··· Records for this task ···

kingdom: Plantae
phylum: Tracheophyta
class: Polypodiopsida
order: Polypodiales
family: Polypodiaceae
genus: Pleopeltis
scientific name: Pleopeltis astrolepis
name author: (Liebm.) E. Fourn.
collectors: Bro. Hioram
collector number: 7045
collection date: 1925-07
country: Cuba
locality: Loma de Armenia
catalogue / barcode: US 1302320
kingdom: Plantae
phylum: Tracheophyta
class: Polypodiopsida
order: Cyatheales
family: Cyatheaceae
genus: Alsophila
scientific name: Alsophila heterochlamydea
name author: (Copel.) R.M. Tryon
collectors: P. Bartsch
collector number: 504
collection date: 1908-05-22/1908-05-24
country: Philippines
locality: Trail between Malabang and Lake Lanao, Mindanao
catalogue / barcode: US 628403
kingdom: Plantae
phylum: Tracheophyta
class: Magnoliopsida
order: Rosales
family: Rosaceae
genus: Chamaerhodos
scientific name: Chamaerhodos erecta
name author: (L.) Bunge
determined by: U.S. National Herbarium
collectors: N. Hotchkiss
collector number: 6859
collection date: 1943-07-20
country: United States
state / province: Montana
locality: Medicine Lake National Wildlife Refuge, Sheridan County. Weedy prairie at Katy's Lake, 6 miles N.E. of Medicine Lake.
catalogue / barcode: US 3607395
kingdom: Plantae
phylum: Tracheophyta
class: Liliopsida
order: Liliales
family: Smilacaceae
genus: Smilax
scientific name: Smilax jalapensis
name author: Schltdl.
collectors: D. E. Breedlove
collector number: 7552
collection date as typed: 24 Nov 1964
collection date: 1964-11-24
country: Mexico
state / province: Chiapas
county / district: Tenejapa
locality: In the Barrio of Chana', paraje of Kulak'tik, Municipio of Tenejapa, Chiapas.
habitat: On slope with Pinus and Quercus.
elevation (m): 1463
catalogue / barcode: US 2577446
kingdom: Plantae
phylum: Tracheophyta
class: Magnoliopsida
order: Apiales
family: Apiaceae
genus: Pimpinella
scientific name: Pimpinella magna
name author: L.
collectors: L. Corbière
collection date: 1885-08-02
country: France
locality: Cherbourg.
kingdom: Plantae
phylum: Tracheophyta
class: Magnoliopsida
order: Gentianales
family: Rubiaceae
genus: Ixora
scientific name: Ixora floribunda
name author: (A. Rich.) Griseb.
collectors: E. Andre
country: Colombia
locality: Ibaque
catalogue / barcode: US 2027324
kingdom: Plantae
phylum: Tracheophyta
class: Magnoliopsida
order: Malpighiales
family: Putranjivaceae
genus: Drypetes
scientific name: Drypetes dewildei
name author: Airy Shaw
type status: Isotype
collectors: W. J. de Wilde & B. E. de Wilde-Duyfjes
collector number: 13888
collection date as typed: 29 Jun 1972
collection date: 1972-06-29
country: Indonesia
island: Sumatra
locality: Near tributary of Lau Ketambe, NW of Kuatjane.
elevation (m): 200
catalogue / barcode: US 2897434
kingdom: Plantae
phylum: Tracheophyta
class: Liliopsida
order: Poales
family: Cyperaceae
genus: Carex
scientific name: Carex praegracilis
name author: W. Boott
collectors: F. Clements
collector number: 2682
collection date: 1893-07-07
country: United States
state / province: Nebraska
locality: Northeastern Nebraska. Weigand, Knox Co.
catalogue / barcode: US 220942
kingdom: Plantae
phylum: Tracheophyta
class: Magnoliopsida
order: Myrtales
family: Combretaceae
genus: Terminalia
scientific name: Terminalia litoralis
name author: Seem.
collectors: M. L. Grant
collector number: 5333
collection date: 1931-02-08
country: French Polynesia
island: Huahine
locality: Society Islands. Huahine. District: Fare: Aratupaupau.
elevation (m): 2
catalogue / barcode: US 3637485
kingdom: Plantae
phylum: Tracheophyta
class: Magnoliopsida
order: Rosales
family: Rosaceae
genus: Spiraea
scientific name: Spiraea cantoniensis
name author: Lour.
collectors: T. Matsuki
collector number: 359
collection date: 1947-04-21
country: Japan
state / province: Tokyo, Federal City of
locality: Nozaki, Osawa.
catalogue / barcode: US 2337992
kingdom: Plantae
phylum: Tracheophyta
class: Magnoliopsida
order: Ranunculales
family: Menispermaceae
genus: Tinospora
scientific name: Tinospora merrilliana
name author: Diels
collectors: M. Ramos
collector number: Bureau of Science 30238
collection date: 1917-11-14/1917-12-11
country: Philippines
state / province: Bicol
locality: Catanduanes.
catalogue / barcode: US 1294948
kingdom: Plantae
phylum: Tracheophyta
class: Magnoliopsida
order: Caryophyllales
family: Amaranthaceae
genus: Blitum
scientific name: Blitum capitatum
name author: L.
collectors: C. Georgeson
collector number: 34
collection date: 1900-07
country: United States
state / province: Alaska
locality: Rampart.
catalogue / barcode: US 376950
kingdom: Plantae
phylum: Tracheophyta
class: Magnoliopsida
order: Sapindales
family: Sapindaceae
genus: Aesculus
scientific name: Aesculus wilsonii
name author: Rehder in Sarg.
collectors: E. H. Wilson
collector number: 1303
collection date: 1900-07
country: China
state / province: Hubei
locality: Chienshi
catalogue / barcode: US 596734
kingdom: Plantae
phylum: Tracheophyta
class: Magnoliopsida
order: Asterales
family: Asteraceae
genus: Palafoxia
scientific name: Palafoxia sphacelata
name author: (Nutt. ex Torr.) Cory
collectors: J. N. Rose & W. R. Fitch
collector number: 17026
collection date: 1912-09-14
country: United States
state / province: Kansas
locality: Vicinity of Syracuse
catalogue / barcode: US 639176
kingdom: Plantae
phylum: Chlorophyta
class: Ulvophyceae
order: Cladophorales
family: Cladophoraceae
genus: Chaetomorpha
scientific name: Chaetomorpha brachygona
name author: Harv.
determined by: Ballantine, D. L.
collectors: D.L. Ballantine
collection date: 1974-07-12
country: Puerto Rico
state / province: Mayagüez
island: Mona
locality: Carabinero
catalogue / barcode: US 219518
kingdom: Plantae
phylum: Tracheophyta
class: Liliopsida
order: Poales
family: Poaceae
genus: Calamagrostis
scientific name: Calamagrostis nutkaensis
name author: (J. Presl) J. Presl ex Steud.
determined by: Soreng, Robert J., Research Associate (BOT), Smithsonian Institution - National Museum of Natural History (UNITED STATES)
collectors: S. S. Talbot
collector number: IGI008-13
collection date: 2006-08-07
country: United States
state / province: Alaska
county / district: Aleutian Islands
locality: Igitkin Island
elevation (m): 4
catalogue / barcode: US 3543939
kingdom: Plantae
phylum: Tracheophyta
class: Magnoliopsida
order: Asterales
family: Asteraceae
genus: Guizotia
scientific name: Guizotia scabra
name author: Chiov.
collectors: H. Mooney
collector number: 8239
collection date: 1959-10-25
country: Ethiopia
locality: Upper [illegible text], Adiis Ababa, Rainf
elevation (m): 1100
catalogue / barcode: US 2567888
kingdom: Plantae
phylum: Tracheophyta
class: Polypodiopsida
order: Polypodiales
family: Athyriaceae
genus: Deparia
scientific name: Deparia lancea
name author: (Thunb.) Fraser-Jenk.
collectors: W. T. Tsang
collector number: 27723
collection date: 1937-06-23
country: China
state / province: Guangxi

···

> Stated exercise
In the listing lines between the line holding "genus: Calamagrostis" and the line holding "name author: Chiov.", inclusive, rename "locality" to "site". Give those lines back with nothing else changed.

> Solution below
genus: Calamagrostis
scientific name: Calamagrostis nutkaensis
name author: (J. Presl) J. Presl ex Steud.
determined by: Soreng, Robert J., Research Associate (BOT), Smithsonian Institution - National Museum of Natural History (UNITED STATES)
collectors: S. S. Talbot
collector number: IGI008-13
collection date: 2006-08-07
country: United States
state / province: Alaska
county / district: Aleutian Islands
site: Igitkin Island
elevation (m): 4
catalogue / barcode: US 3543939
kingdom: Plantae
phylum: Tracheophyta
class: Magnoliopsida
order: Asterales
family: Asteraceae
genus: Guizotia
scientific name: Guizotia scabra
name author: Chiov.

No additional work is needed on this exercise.